Goodness-of-Fit Checks for Joint Models

TL;DR

This paper tackles the lack of systematic goodness-of-fit tools for joint models of longitudinal and time-to-event data. It proposes a Bayesian posterior predictive checks framework that assesses the longitudinal mean, variance, and correlation, survival distributions via empirical CDFs and probability integral transforms, and the longitudinal-survival association via time-dependent concordance, across settings that include existing subjects, new covariate-only subjects, dynamic predictions, and cross-validated assessment. The framework is demonstrated in the Bio-SHiFT heart failure study and through simulations, showing that it can identify misspecifications that traditional criteria may miss and guide model refinement, with an implementation available in the JMbayes2 R package. Overall, the approach provides a flexible, comprehensive toolkit for diagnosing joint model fit and improving predictive reliability in clinical settings.

Abstract

Joint models for longitudinal and time-to-event data are widely used in many disciplines. Nonetheless, existing model comparison criteria do not indicate whether a model adequately fits the data or which components may be misspecified. We introduce a Bayesian posterior predictive checks framework for assessing a joint model's fit to the longitudinal and survival processes and their association. The framework supports multiple settings, including existing subjects, new subjects with only covariates, dynamic prediction at intermediate follow-up times, and cross-validated assessment. For the longitudinal component, goodness-of-fit is assessed through the mean, variance, and correlation structure, while the survival component is evaluated using empirical cumulative distributions and probability integral transforms. The association between processes is examined using time-dependent concordance statistics. We apply these checks to the Bio-SHiFT heart failure study, and a simulation study demonstrates that they can identify model misspecification that standard information criteria fail to detect. The proposed methodology is implemented in the freely available R package JMbayes2.
Paper Structure (17 sections, 28 equations, 1 figure)

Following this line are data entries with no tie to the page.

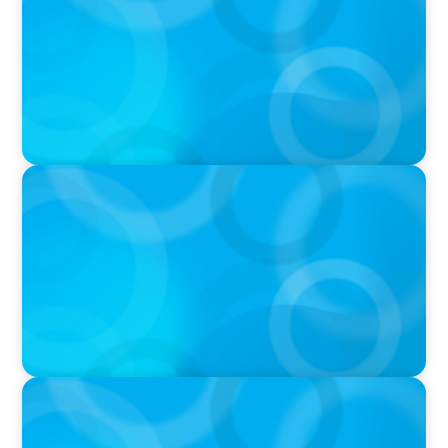
Athey on the Still Evolving Podcast
PODCAST
Boyden CEO Chad Hesters Joins Candice
Bourne on 'The Journey of a Search CEO'
Podcast
PODCAST
Startup to Stewardship: How a family business
was Built to Matter with Josephine Sukkar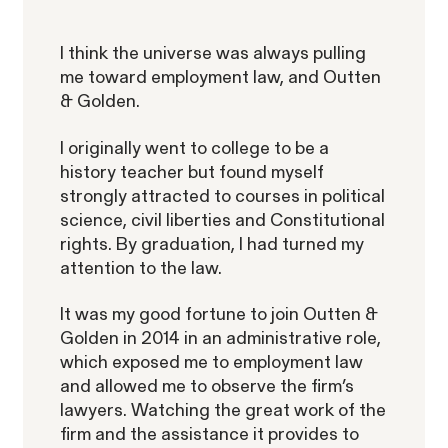
I think the universe was always pulling
RESOLVED CASE
me toward employment law, and Outten
& Golden.
Strauch v. Computer Science
VIEW
I originally went to college to be a
Corp.
history teacher but found myself
strongly attracted to courses in political
science, civil liberties and Constitutional
rights. By graduation, I had turned my
attention to the law.
It was my good fortune to join Outten &
Overtime Rights & Exempt Misclassification
Golden in 2014 in an administrative role,
which exposed me to employment law
Unpaid Wages
and allowed me to observe the firm’s
lawyers. Watching the great work of the
firm and the assistance it provides to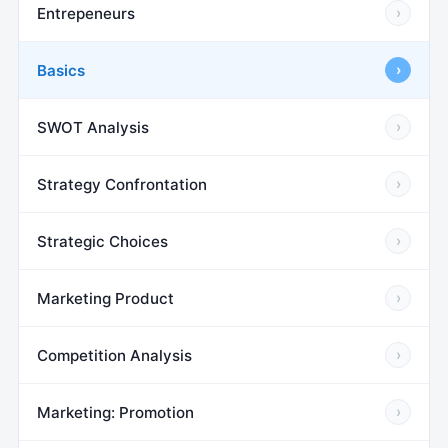
Entrepeneurs
›
Basics
›
SWOT Analysis
›
Strategy Confrontation
›
Strategic Choices
›
Marketing Product
›
Competition Analysis
›
Marketing: Promotion
›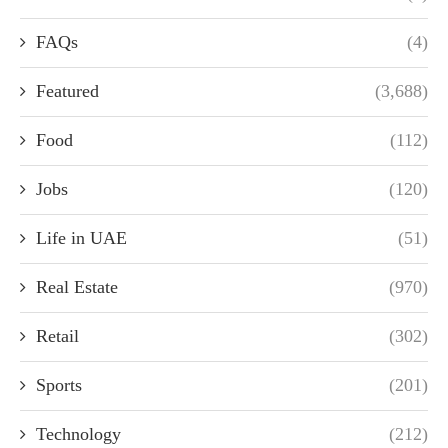
FAQs
(4)
Featured
(3,688)
Food
(112)
Jobs
(120)
Life in UAE
(51)
Real Estate
(970)
Retail
(302)
Sports
(201)
Technology
(212)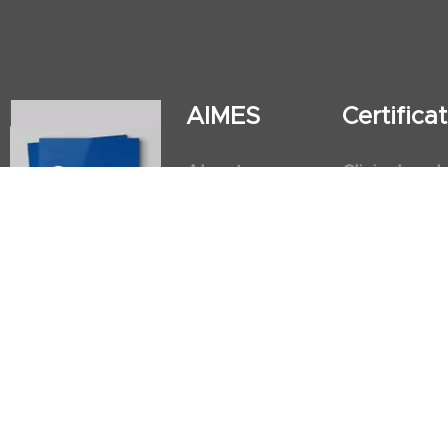
AIMES
Certific
About
Clinical and
Instructors
Internation
Facilities
Postgradua
Nursing Obs
American He
First Aid an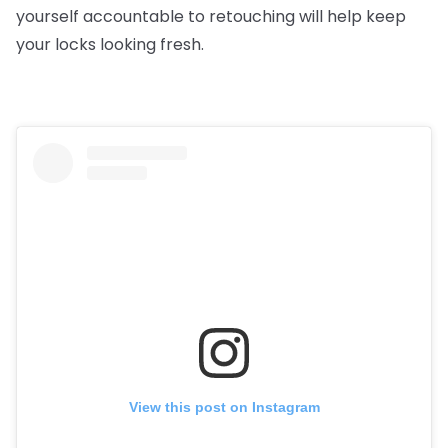
yourself accountable to retouching will help keep
your locks looking fresh.
View this post on Instagram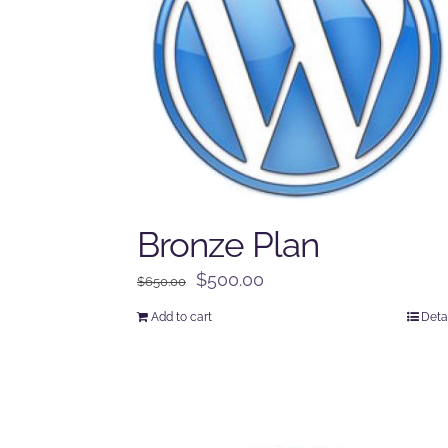
Bronze Plan
Original
Current
$
500.00
$
650.00
price
price
Add to cart
Deta
was:
is:
$650.00.
$500.00.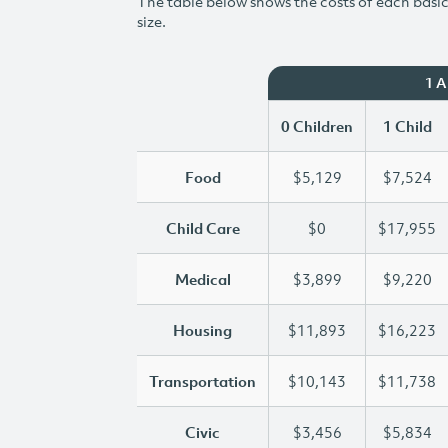
The table below shows the costs of each basic 
size.
1 
0 Children
1 Child
Food
$5,129
$7,524
Child Care
$0
$17,955
Medical
$3,899
$9,220
Housing
$11,893
$16,223
Transportation
$10,143
$11,738
Civic
$3,456
$5,834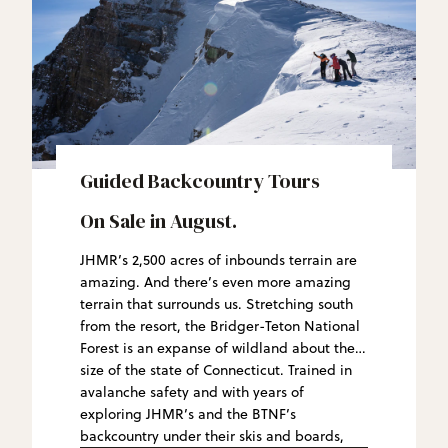
Guided Backcountry Tours
On Sale in August.
JHMR’s 2,500 acres of inbounds terrain are
amazing. And there’s even more amazing
terrain that surrounds us. Stretching south
from the resort, the Bridger-Teton National
Forest is an expanse of wildland about the
size of the state of Connecticut. Trained in
avalanche safety and with years of
exploring JHMR’s and the BTNF’s
backcountry under their skis and boards,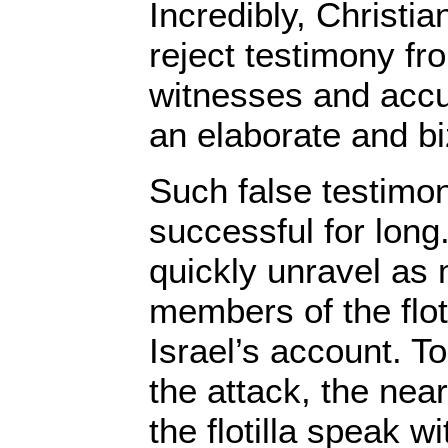
Incredibly, Christi
reject testimony fr
witnesses and accu
an elaborate and bi
Such false testimo
successful for long
quickly unravel as
members of the flot
Israel’s account. T
the attack, the ne
the flotilla speak w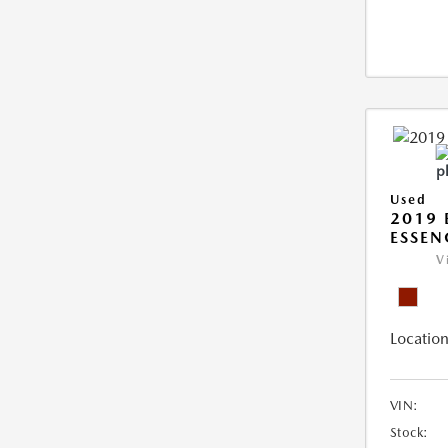
Used
2019 
ESSEN
V
Location
VIN:
Stock: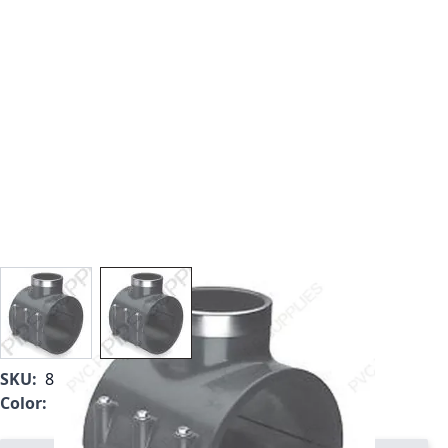
View larger image
View larger image
SKU:
866V-525
Color:
Gray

This paper contains 17 sections, 28 equations, 1 figure.

Figures (1)

  • Figure 1: Top-left panel: posterior-posterior predictive checks for the mean function of eGFR using 50 simulated datasets from the joint model that assumes linear subject-specific profiles and the value functional form; the grey lines are the loess curves of the simulated data, and the superimposed black line is the loess curve of the observed data. Top-right panel: posterior-posterior predictive checks for the semi-variogram function of NGAL using 50 simulated datasets from the joint model that assumes nonlinear subject-specific profiles and the value functional form; the grey lines are the loess curves of the simulated data, and the superimposed black line is the loess curve of the observed data. Bottom-left panel: posterior-prior predictive checks for the composite event outcome using 50 simulated datasets from the joint model that assumes linear subject-specific profiles and the area functional form; the grey lines are the eCDF curves of the simulated data, the superimposed black line is the Kaplan-Meier curve of the observed data, and the dashed black line is the 95% confidence interval of the Kaplan-Meier estimate. Bottom-right panel: posterior-prior predictive checks for the concordance statistic between NGAL and the composite event using 50 simulated datasets from the joint model that assumes nonlinear subject-specific profiles and the area functional form; the grey lines are the loess curves of the simulated data, and the superimposed black line is the loess curve of the observed data.